RIP Cliff Burton: Remembering Heaven's Favorite Bassist 25 Years Later
Rocks Off just acquired a four-string electric bass guitar, in the hopes that we can find some time to learn to actually use it. Our younger brother had let it collect dust in his room at home while he did big-kid stuff like start a business and get a girlfriend. After spending hours listening to Metallica for the past two months, Rocks Off decided we wanted to try our hand at bass guitar for the fourth time in our life, because of the late Cliff Burton.
Today marks 25 years since the bus crash that killed Metallica's second bassist, the Misfits-loving Burton. Only 24 years old when the band's bus crashed and fell on him while they were on tour in Sweden, Burton was known for his menacing command of the bass, and his evil grin onstage that was off-set by his trademark bell-bottom jeans and ever-present Misfits tee and tattoo. His wispy moustache made him look older than he actually was.
Trying to learn to play bass like Burton is like trying to drive like Dale Earnhardt, or fly like Chuck Yeager. It's cute and noble, but we know that our fat sausage fingers have other plans. They seem to look up at us saying "Dude, let's just stick to writing about music and not making it."
But even still, we keep at it, watching and listening to isolated Burton tracks on YouTube, and crying onto the fat strings for the Dark Lord to send some magick into our brain and fingers to be able to play "For Whom the Bell Tolls" in our underwear on our futon.
We wonder what, 25 years after his death, Burton would think of a guy, , playing air bass at the gym to "Leper Messiah" and hoping to one day replicate his own work.
Man, say what you want to about the band's direction since September 27, 1986, but we all know that Burton infected metal with his own brand of playing.
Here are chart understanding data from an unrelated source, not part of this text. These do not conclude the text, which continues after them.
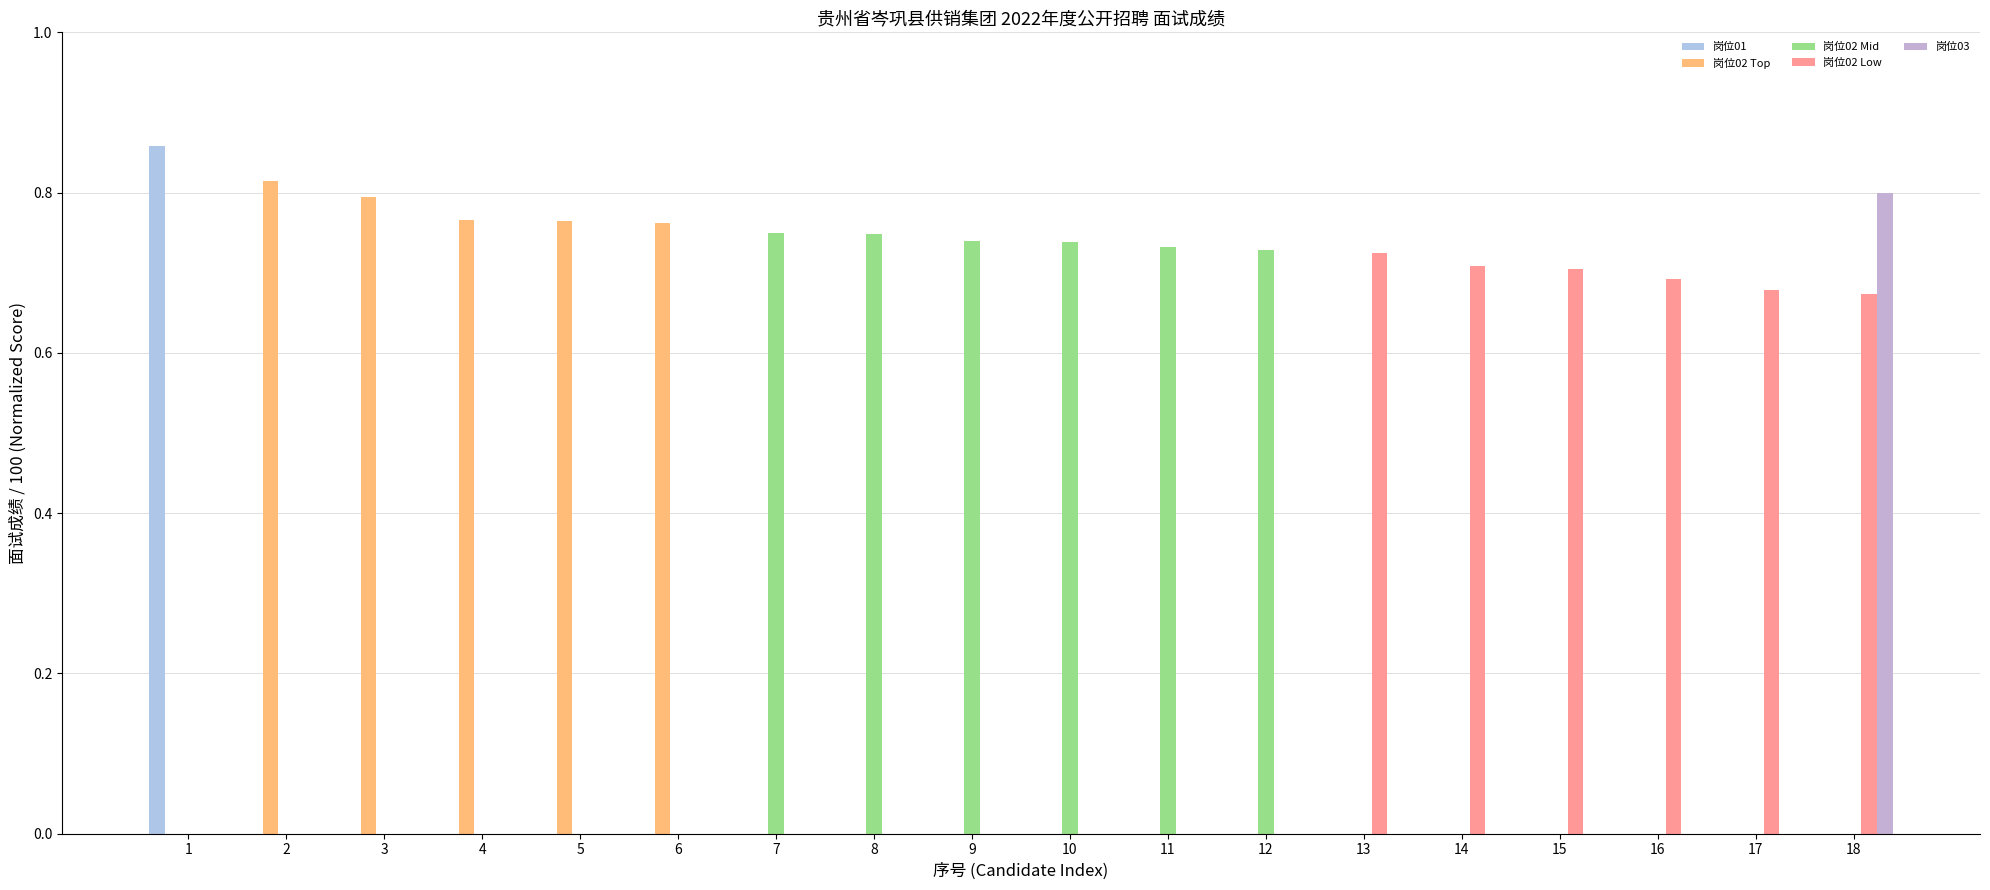

Which series has the widest spread of values?

岗位01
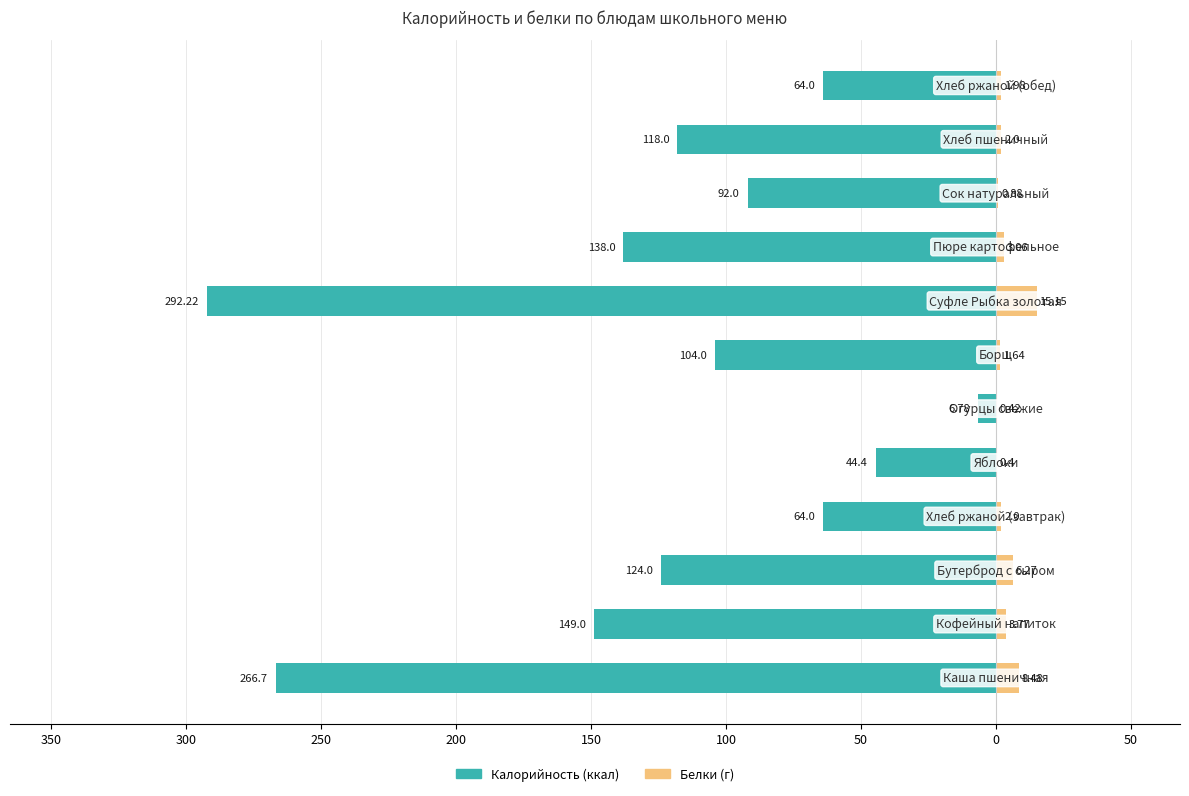

At how many categories does at least one series exceed -189?

12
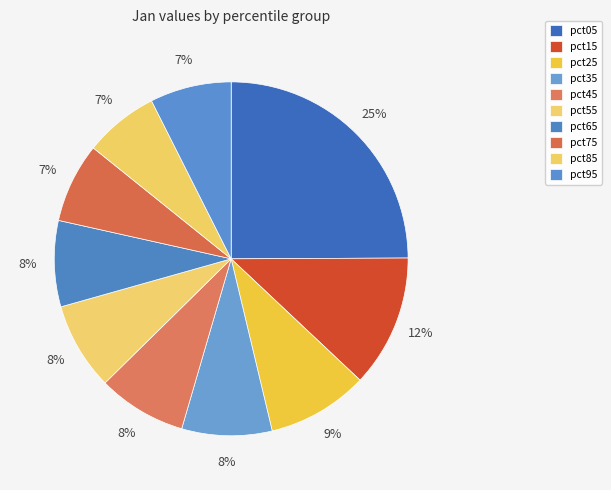

True or false: pct55 accounts for 8% of the total.

True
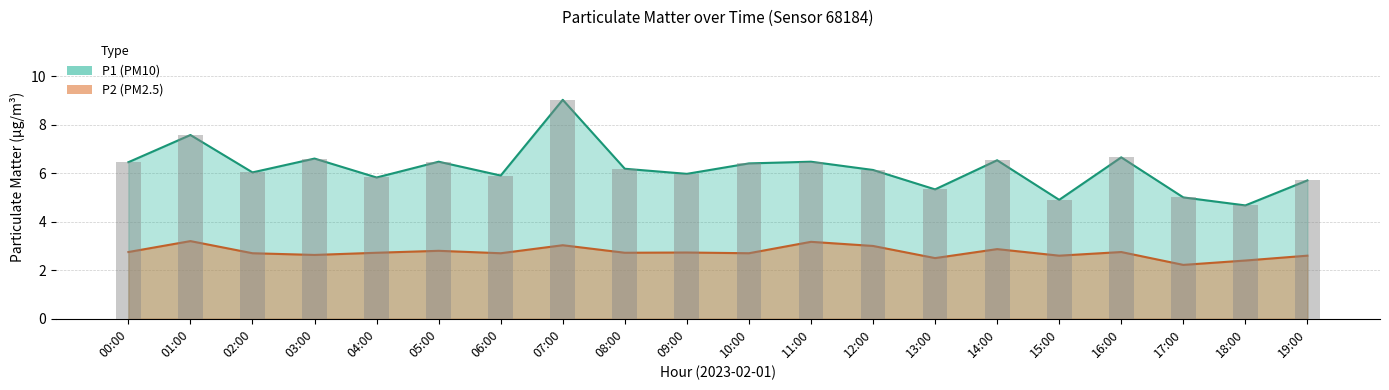

At how many categories does at least one series exceed 6?

12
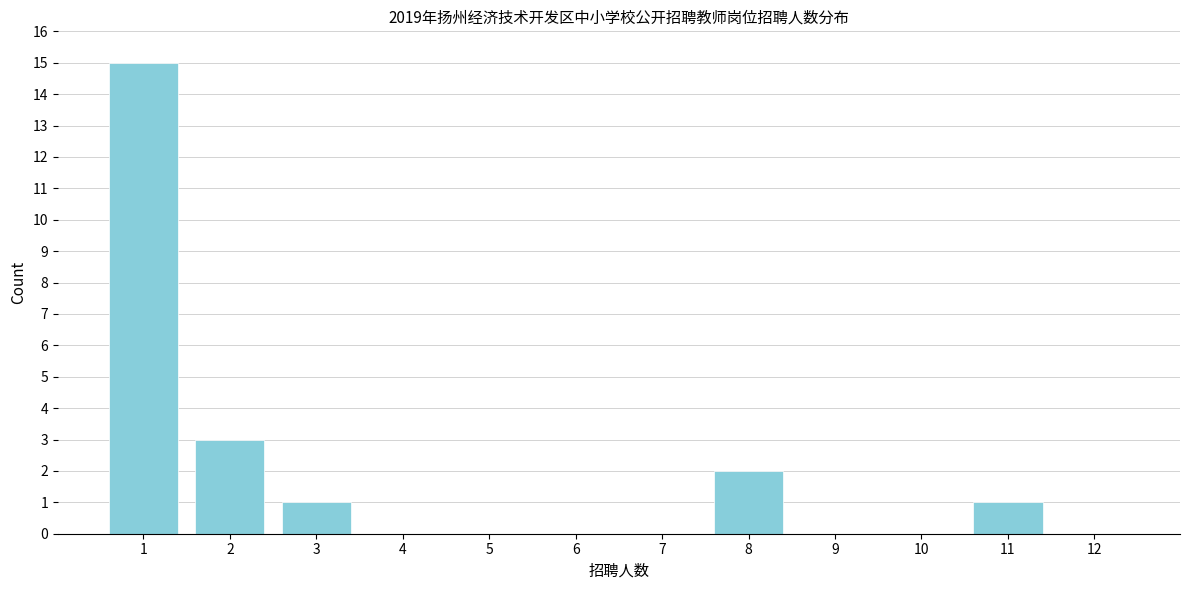

Reading left to right, extract all data points from this chart.

1=15	2=3	3=1	4=0	5=0	6=0	7=0	8=2	9=0	10=0	11=1	12=0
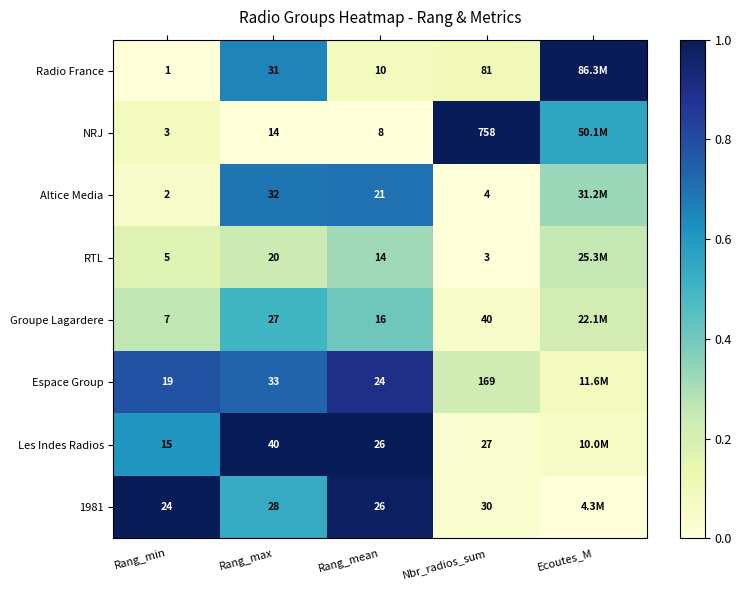

Is it true that Les Indes Radios equals 0.1 at Ecoutes_M?

False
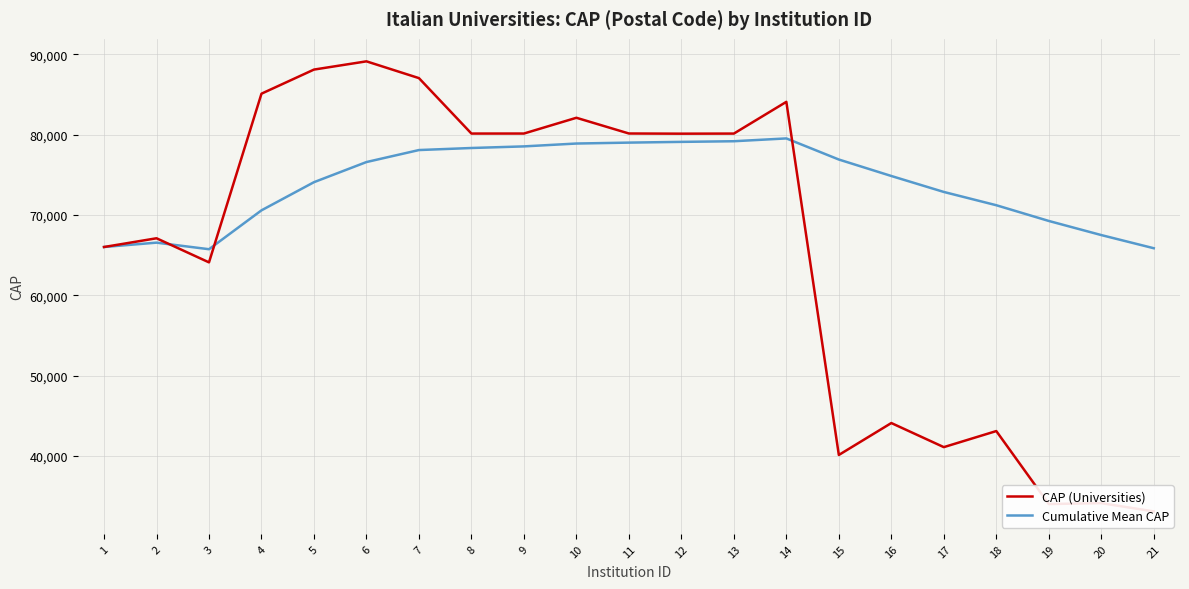

What is the average value of the Cumulative Mean CAP series?

73747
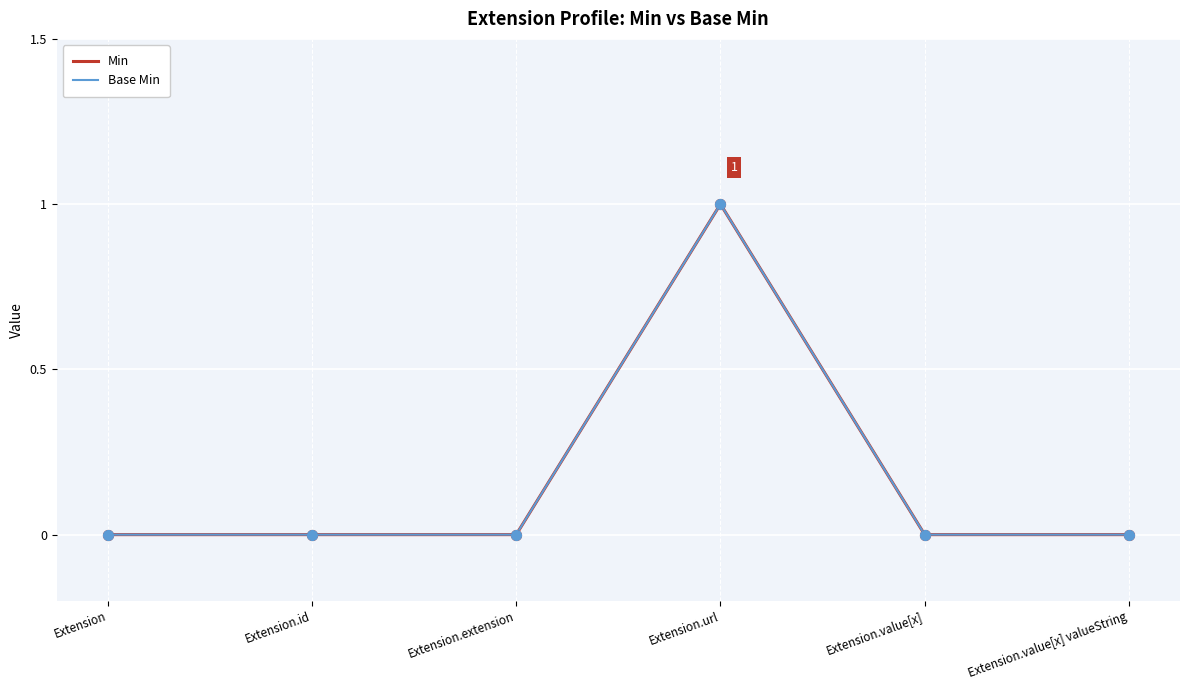

At how many categories does at least one series exceed 0?

1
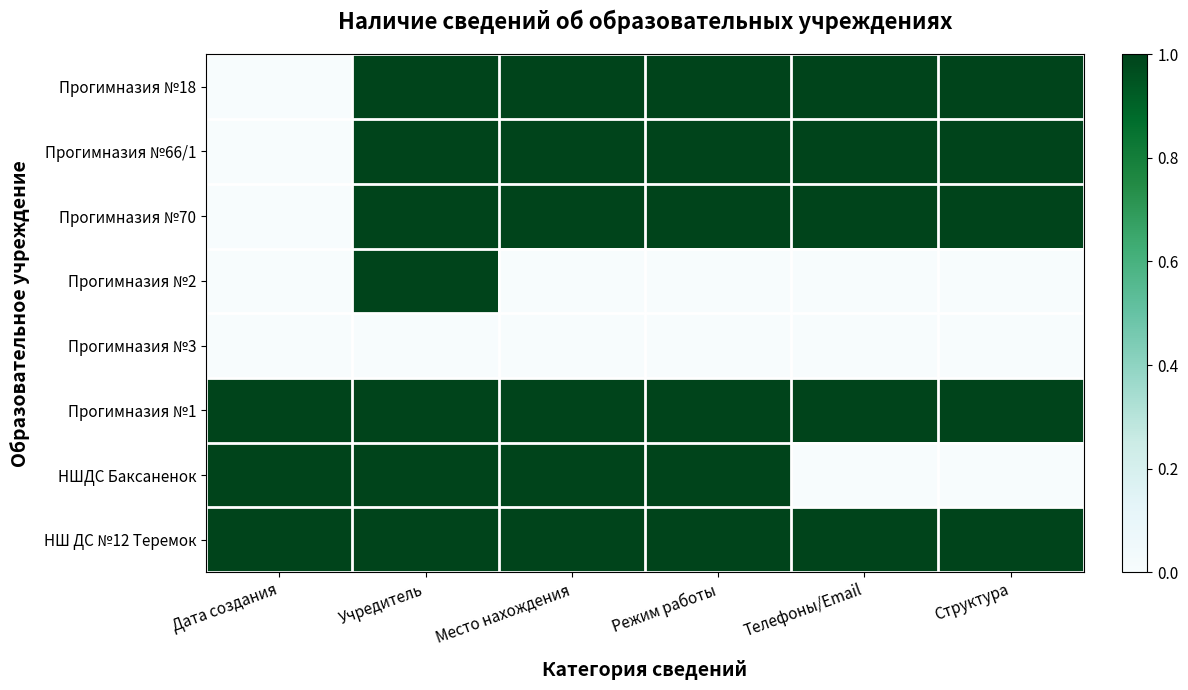

Reading right to left, what are all the values shown in this chart?

Прогимназия №18: Структура=1	Телефоны/Email=1	Режим работы=1	Место нахождения=1	Учредитель=1	Дата создания=0
Прогимназия №66/1: Структура=1	Телефоны/Email=1	Режим работы=1	Место нахождения=1	Учредитель=1	Дата создания=0
Прогимназия №70: Структура=1	Телефоны/Email=1	Режим работы=1	Место нахождения=1	Учредитель=1	Дата создания=0
Прогимназия №2: Структура=0	Телефоны/Email=0	Режим работы=0	Место нахождения=0	Учредитель=1	Дата создания=0
Прогимназия №3: Структура=0	Телефоны/Email=0	Режим работы=0	Место нахождения=0	Учредитель=0	Дата создания=0
Прогимназия №1: Структура=1	Телефоны/Email=1	Режим работы=1	Место нахождения=1	Учредитель=1	Дата создания=1
НШДС Баксаненок: Структура=0	Телефоны/Email=0	Режим работы=1	Место нахождения=1	Учредитель=1	Дата создания=1
НШ ДС №12 Теремок: Структура=1	Телефоны/Email=1	Режим работы=1	Место нахождения=1	Учредитель=1	Дата создания=1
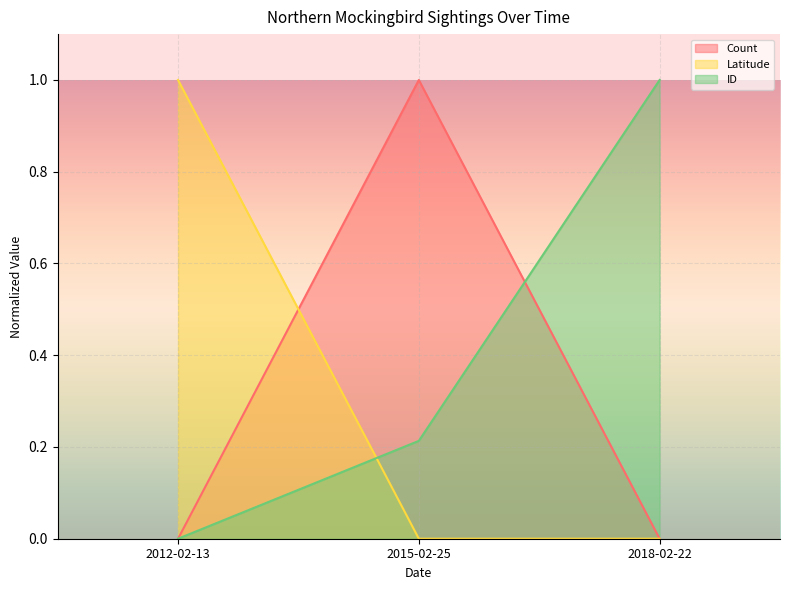

Does the chart display data point markers on the line(s)?

No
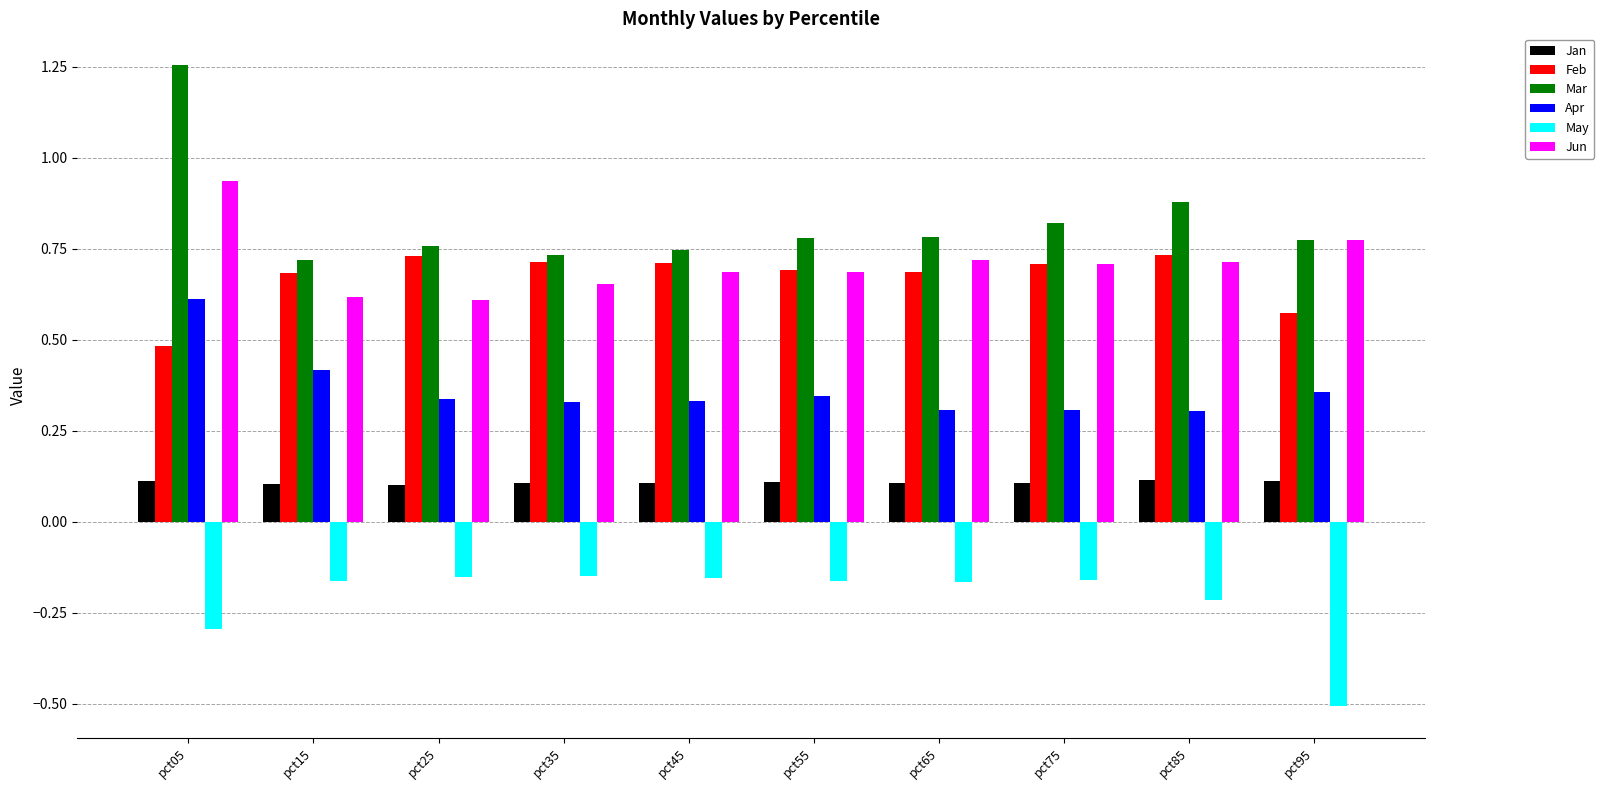

What is the sum of all Jan values?

1.1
He used his instrument for all purposes other than what it was manufactured for, and played like it was a lead guitar. A few weeks back when we did a piece on the band's Metallica album, a commenter added: "Cliff Burton was the gasoline on the fire. Justice and the "Black Album" were both great (for the most part) and showed progression, but they just flat lost it after that."
When the band was inducted into The Rock & Roll Hall of Fame in 2009, Burton's dad helped accept the award with the band, which has now had two bass players since his son's death. Somewhere the younger Burton's spirit was sitting on the stage, with his legs dangling off the side, jean jacket and all, drinking a cold one, poking fun at how old Lars and James were looking.